### PROVIDED TEXT
DataGrip 2018.3 Help

GitHub

DataGrip lets you manage projects hosted on GitHub directly from the IDE: clone repositories, share your projects, create forks, share code through gists, create pull requests and review incoming pull requests.

Register a GitHub account

To be able to retrieve data data from a repository hosted on GitHub, or share your projects, you need to register your GitHub account in DataGrip.

Register an existing account

  1. In the Settings/Preferences dialog (Ctrl+Alt+S), select Version Control | GitHub in the left pane.

  2. Click Add account.

  3. In the dialog that opens, specify your GitHub server URL (either github.com, or an enterprise instance).

  4. Do one of the following:
    • If you already have a token, click the Enter token link and paste it there.

    • If you want to obtain a new token, enter your login and password. If you have two-factor authentication enabled, you will be asked to enter a code that will be sent to you by SMS or through the mobile application.

    The token must have the repo and the gist scopes enabled in your account permissions (see Understanding scopes).

Create a new GitHub account

  1. In the Settings/Preferences dialog (Ctrl+Alt+S), select Version Control | GitHub in the left pane.

  2. Click Add account, and in the dialog that opens, click Sign up for Github.

  3. Register your account on the Sign up for GitHub page that opens.

  4. Return to the DataGrip settings and specify your credentials.

Manage multiple accounts

You can use multiple GitHub accounts in DataGrip: for example, a personal account to work on an open-source project, and a corporate account for your main job.

  1. In the Settings/Preferences dialog (Ctrl+Alt+S), select Version Control | GitHub in the left pane.

  2. Use the add icon button to add as many accounts as you need.

  3. (Optional) To set an account as a default one for the current project, select it and click checkmark icon. If a default account is set, DataGrip will not ask you to select an account you want to use when you share your project on GitHub, rebase a fork, create a pull request, or create a gist.

### DATASET RECORDS

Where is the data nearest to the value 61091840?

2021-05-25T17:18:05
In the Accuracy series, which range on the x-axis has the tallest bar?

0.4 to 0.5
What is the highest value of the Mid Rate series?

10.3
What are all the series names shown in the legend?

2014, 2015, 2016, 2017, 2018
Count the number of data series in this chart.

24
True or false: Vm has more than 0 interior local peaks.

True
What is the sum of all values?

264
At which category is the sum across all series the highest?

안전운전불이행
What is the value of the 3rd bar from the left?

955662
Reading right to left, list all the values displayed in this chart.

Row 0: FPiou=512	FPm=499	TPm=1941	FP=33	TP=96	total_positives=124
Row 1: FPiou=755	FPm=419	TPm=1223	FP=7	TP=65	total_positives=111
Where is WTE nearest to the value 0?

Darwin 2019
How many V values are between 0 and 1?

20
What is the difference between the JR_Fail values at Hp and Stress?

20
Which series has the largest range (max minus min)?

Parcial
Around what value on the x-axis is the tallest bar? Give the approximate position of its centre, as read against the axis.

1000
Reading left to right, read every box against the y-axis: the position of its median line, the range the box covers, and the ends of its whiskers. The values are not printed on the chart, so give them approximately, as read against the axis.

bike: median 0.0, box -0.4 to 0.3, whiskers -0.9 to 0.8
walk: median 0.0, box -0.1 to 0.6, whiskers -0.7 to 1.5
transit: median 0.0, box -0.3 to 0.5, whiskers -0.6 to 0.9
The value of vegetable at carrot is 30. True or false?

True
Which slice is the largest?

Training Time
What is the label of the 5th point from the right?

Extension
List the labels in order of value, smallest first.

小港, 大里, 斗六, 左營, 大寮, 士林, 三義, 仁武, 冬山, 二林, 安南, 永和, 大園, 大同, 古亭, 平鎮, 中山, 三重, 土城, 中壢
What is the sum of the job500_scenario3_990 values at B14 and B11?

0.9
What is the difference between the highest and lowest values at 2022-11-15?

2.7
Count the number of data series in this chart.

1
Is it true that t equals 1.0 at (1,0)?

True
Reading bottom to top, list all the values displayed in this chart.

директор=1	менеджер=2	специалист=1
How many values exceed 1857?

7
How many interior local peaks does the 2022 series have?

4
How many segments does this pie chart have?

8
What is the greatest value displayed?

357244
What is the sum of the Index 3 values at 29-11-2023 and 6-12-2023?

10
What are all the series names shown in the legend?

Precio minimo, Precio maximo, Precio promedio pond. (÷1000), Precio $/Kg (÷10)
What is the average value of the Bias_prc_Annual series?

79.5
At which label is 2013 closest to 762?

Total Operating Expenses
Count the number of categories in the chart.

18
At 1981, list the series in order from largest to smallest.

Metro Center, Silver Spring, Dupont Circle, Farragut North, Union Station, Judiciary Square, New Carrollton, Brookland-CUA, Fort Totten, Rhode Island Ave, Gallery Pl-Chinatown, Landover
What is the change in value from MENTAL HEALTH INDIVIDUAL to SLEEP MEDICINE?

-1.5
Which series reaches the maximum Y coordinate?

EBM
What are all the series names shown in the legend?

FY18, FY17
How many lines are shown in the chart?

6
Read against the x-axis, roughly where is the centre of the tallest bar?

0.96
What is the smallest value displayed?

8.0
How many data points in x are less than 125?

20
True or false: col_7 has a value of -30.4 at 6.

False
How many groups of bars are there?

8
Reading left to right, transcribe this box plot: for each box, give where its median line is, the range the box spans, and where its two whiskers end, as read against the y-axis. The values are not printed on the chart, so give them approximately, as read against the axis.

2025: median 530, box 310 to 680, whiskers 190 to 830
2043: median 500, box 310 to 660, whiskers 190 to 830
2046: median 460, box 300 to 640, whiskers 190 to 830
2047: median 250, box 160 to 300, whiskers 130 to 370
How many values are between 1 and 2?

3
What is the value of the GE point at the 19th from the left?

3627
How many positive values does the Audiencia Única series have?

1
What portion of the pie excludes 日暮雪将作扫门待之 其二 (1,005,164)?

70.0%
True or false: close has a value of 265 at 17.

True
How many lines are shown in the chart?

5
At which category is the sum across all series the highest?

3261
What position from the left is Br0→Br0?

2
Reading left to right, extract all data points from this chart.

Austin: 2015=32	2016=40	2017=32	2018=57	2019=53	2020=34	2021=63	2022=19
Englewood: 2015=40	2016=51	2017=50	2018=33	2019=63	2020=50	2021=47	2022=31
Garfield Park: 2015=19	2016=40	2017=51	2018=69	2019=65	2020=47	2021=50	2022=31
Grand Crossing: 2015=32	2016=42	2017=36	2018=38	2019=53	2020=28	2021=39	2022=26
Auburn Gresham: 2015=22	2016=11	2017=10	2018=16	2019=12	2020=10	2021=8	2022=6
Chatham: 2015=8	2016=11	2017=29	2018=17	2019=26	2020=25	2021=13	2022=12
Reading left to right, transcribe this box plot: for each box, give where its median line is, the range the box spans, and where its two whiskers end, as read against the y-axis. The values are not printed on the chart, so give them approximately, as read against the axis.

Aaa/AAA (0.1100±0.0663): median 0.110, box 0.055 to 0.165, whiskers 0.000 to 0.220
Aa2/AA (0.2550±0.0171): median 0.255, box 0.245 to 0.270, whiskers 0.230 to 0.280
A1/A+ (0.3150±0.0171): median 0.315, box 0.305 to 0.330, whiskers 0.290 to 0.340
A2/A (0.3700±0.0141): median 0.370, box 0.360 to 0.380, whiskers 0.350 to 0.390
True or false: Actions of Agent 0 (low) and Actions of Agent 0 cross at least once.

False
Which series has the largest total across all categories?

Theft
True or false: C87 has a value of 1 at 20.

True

### WORK ORDER 1
In the DataGrip GitHub help text, translate this sentence into Spanish: "You can use multiple GitHub accounts in DataGrip: for example, a personal account to work on an open-source project, and a corporate account for your main job."
### WORK ORDER 2
Answer these from the DataGrip GitHub help text:
(a) Which two scopes must the token have enabled?
(b) What keyboard shortcut opens the Settings/Preferences dialog?
(c) When creating a new account, what do you click in the dialog that opens after Add account?

### YOUR RESPONSE 1
Puede usar varias cuentas de GitHub en DataGrip: por ejemplo, una cuenta personal para trabajar en un proyecto de código abierto y una cuenta corporativa para su trabajo principal.

### YOUR RESPONSE 2
(a) The repo and gist scopes.
(b) Ctrl+Alt+S.
(c) Sign up for Github.